Chez Outscale (groupe Dassault Systèmes), nous voulons aussi être confiants. « Depuis septembre 2024, nous avons commencé à proposer les modèles de langage premium de Mistral dans le cadre d’une offre LLM as a Service qui vise à accueillir d’autres IA génératives dans le futur », indique David Chassan, directeur de la stratégie chez Outscale. Orientée inférence, l’offre en question intègre Codestral Mistral AI, Mistral Small, Ministral 8B 24.10 et Mistral Large. Pour chaque modèle, le fournisseur met en œuvre une infrastructure machine ad hoc. La pile comprend par exemple deux cartes graphiques L40 pour Mistral Small, et quatre GPU H200 pour Mistral Large. Des configurations conçues pour un usage professionnel, mais loin d’être adaptées à un usage grand public et au volume d’audience.

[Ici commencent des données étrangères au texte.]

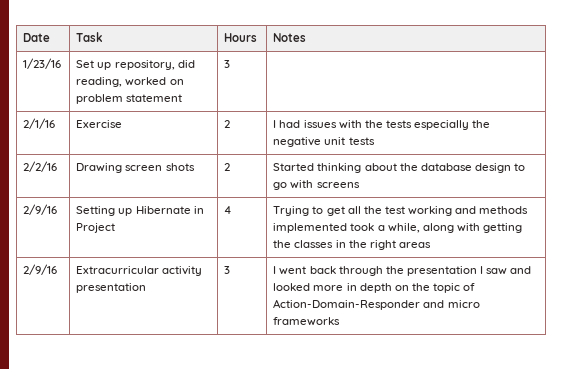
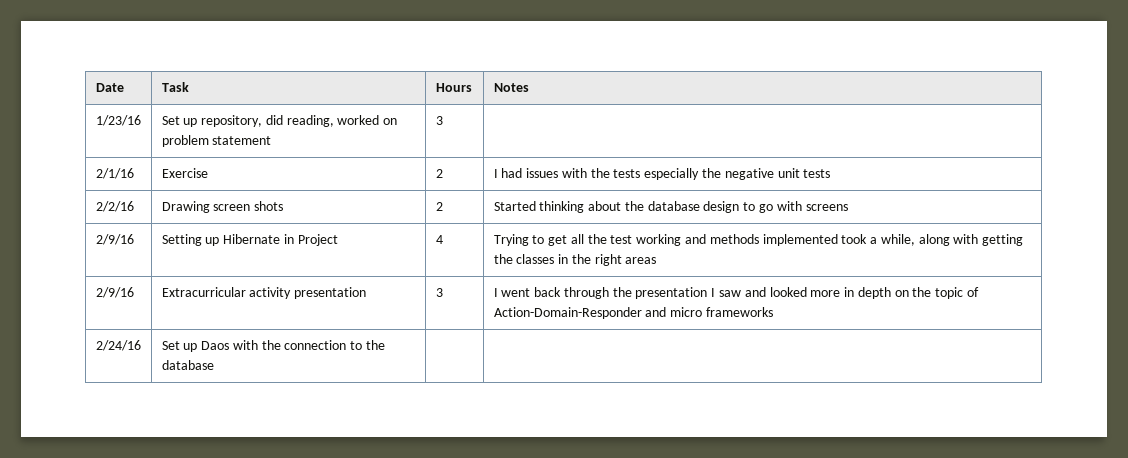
(341, 321) none -> [95,340,141,351] [161,340,385,352] [161,360,214,370] // 2/24/16 | Set up Daos with the connection to the database | |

Lorsqu’on lui demande si Outscale est capable de tenir la charge à plus grande échelle, David Chassan se veut rassurant. « Dassault Systèmes compte plus de 350 000 clients dans le monde (et 24% du chiffre d’affaires généré dans le cloud, ndlr). Cela nous donne une force de frappe importante en termes de puissance machine », souligne-t-il. « Cependant, notre principale valeur ajoutée en IA comme dans le cloud en général consiste à provisionner une stack dédiée pour chaque client. De ce point de vue, Outscale reste le seul cloud équipé de GPU certifiés SecNumCloud », résume David Chassan. « Notre objectif principal est de servir les organisations et institutions qui souhaitent protéger leurs données et leur propriété intellectuelle. » Un message qui a le mérite d’être clair.